ACTIVITY: Only the total should be returned: the number of lines in the data that hold the string "MUAs".
*** MATERIAL PROVIDED Section Begins ***
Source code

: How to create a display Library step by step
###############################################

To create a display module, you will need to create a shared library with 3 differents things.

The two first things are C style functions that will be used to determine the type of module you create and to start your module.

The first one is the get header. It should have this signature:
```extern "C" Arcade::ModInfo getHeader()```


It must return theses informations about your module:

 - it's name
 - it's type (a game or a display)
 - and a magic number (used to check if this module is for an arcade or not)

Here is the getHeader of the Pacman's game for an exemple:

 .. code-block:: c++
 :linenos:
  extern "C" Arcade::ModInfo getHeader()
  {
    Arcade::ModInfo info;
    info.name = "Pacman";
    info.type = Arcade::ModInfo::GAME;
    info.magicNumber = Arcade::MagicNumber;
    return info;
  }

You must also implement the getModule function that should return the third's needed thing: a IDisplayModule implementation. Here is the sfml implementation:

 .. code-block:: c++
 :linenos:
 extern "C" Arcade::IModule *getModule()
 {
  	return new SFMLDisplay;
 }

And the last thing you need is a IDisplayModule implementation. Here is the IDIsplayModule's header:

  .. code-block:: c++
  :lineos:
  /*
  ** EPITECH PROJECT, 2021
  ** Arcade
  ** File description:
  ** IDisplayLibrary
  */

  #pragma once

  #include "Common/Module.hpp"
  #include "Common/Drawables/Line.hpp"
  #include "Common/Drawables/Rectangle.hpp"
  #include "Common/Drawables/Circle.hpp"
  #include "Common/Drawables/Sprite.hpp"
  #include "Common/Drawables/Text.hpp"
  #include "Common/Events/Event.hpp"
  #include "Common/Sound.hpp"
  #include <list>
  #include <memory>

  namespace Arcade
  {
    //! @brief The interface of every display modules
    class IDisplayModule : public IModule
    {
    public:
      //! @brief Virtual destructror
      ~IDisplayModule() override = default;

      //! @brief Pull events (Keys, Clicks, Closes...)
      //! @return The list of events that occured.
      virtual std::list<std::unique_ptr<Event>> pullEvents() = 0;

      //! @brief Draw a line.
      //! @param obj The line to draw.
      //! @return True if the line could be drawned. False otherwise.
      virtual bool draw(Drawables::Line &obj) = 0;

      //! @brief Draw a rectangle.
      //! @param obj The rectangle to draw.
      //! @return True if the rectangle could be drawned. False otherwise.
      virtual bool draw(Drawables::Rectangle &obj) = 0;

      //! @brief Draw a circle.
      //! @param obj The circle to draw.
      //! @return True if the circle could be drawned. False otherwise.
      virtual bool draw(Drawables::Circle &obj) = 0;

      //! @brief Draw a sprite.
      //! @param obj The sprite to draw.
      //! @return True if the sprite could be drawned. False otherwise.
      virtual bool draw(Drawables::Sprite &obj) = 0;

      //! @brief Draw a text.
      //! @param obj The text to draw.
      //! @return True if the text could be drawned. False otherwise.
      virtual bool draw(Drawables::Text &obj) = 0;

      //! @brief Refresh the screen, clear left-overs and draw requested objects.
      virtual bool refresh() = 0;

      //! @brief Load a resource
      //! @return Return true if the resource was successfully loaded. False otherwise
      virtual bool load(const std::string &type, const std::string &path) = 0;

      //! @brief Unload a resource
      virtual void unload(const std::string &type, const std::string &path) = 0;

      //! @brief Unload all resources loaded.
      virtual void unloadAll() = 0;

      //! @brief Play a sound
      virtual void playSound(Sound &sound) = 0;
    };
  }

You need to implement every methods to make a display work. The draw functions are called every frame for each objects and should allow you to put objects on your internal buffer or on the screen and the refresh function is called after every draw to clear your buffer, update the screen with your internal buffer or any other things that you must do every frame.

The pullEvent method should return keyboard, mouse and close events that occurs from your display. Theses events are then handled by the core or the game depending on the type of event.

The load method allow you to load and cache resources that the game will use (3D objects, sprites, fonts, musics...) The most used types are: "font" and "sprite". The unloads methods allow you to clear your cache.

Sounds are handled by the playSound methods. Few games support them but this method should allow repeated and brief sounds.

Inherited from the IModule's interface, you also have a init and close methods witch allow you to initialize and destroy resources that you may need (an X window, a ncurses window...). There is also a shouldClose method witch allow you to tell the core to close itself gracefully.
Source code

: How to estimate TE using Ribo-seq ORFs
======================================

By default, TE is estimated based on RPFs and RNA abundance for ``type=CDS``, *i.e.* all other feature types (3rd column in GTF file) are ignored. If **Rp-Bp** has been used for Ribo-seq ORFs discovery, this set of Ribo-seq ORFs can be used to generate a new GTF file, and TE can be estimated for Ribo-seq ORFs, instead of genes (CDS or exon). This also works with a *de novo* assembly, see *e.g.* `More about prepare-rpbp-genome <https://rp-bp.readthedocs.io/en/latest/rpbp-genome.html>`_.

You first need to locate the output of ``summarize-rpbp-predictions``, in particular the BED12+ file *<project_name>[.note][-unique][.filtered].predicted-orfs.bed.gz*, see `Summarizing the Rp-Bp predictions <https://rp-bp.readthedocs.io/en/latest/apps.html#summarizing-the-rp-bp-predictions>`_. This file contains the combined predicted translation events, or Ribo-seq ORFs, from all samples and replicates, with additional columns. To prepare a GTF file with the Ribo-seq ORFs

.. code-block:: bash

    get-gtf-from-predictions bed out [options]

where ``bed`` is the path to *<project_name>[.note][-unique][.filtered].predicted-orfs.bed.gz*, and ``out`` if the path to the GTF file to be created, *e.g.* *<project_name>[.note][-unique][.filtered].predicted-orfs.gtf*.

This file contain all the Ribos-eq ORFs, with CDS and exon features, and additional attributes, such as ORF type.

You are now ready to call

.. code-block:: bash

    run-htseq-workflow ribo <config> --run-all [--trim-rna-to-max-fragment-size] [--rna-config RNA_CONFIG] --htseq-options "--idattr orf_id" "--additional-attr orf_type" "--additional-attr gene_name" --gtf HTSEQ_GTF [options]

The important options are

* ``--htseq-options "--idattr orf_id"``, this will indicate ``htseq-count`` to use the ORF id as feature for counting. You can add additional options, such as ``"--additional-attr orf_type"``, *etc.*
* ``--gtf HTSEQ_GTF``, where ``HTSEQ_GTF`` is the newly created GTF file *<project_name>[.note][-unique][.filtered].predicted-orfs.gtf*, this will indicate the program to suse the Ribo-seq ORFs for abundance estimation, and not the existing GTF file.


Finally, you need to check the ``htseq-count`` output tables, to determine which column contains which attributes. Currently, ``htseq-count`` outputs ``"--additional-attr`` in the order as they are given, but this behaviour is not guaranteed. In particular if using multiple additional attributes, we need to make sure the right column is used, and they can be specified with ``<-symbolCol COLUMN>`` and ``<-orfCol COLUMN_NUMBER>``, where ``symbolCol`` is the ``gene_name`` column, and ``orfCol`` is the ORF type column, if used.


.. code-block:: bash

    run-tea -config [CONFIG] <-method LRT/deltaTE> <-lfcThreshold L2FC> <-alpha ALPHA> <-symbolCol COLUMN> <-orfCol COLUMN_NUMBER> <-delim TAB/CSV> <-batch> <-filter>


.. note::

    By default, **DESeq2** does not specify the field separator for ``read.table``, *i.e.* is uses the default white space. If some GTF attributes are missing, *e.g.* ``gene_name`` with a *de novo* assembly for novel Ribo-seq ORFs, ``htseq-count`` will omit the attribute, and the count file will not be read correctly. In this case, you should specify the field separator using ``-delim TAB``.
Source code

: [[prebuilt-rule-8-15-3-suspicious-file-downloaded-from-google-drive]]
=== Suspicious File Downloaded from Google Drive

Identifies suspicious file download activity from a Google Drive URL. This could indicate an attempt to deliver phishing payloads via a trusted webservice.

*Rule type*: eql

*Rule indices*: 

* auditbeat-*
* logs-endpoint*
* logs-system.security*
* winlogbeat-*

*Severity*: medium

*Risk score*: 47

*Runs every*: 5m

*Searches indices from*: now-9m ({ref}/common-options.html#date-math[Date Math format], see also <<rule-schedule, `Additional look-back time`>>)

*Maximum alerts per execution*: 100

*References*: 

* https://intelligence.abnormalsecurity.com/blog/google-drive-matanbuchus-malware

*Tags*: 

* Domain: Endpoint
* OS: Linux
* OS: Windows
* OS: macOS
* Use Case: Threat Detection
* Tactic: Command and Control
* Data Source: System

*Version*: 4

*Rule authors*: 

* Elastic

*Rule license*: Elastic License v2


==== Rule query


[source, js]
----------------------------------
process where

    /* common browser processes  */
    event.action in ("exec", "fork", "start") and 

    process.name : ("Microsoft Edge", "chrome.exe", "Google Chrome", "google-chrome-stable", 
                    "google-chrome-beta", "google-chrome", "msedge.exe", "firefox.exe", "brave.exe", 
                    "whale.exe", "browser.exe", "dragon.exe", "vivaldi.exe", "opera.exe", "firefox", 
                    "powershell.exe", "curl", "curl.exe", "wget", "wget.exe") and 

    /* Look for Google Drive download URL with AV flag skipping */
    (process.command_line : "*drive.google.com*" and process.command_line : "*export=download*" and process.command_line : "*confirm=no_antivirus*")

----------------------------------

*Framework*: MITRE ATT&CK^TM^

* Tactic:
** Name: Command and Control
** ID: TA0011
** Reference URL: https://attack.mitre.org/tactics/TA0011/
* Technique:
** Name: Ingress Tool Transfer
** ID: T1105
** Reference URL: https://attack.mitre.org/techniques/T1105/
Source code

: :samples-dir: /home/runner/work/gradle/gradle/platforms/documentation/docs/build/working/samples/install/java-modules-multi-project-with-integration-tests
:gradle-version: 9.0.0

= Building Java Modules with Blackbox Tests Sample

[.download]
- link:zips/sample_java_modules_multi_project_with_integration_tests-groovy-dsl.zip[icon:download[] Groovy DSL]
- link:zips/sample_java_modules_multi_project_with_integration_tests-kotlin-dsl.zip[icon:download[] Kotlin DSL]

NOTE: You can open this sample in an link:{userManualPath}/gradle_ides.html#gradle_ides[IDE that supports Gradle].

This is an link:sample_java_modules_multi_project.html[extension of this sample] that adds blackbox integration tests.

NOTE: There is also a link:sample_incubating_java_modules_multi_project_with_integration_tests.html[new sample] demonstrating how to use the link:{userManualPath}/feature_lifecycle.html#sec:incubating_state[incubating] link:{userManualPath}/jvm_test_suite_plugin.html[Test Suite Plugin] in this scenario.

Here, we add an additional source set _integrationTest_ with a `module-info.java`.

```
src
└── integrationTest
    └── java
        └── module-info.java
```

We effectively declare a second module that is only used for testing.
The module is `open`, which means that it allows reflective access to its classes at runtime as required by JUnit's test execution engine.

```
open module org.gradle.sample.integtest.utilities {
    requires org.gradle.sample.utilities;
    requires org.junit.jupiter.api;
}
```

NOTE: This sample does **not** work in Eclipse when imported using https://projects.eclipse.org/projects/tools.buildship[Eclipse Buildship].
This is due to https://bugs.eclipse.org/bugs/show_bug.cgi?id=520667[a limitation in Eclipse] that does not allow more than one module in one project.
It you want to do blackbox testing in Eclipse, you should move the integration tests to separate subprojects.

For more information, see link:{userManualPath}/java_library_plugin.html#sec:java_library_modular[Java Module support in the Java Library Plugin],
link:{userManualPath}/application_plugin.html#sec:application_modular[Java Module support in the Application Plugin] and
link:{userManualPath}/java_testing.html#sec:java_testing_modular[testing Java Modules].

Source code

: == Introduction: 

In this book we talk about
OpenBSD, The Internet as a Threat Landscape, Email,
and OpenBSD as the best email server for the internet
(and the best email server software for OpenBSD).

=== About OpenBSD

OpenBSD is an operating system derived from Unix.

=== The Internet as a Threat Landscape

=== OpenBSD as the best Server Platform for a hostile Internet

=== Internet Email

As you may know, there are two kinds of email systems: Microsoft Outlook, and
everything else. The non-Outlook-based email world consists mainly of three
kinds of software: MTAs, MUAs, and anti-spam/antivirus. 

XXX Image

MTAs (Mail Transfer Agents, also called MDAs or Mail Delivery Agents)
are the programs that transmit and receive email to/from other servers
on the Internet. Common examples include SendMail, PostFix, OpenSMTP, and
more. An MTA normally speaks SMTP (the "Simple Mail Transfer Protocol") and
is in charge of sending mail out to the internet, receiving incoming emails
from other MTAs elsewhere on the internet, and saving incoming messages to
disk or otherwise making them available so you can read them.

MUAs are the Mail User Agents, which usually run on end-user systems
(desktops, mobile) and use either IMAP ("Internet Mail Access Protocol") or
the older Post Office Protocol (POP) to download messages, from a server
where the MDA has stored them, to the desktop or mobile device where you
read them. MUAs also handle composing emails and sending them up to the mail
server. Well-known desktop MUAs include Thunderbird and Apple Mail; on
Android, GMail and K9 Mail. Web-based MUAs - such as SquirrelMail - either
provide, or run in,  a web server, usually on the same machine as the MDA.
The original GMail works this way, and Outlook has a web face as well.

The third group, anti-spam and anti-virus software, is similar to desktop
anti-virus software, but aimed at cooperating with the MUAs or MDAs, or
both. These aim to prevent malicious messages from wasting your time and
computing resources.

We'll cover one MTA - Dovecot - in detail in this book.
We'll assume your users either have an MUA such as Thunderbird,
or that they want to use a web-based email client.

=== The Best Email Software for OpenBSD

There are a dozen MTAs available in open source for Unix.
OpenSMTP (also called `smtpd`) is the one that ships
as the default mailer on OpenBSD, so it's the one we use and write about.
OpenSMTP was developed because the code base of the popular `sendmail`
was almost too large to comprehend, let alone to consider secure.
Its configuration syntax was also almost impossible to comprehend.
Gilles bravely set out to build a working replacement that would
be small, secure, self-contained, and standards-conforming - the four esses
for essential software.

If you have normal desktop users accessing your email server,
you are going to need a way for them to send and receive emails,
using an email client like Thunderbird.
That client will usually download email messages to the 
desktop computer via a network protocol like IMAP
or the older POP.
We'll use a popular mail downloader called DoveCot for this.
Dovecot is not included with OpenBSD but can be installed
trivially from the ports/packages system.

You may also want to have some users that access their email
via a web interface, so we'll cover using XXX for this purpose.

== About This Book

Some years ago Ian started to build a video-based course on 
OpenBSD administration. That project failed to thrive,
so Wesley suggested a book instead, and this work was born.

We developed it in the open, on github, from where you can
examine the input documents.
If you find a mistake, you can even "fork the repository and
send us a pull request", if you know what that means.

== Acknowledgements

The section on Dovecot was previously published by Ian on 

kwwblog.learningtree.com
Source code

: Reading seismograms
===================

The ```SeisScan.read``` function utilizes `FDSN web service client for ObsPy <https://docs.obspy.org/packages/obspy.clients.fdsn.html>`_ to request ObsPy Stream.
*** MATERIAL PROVIDED Section Ends ***
SOLUTION FOR THIS PROBLEM: 6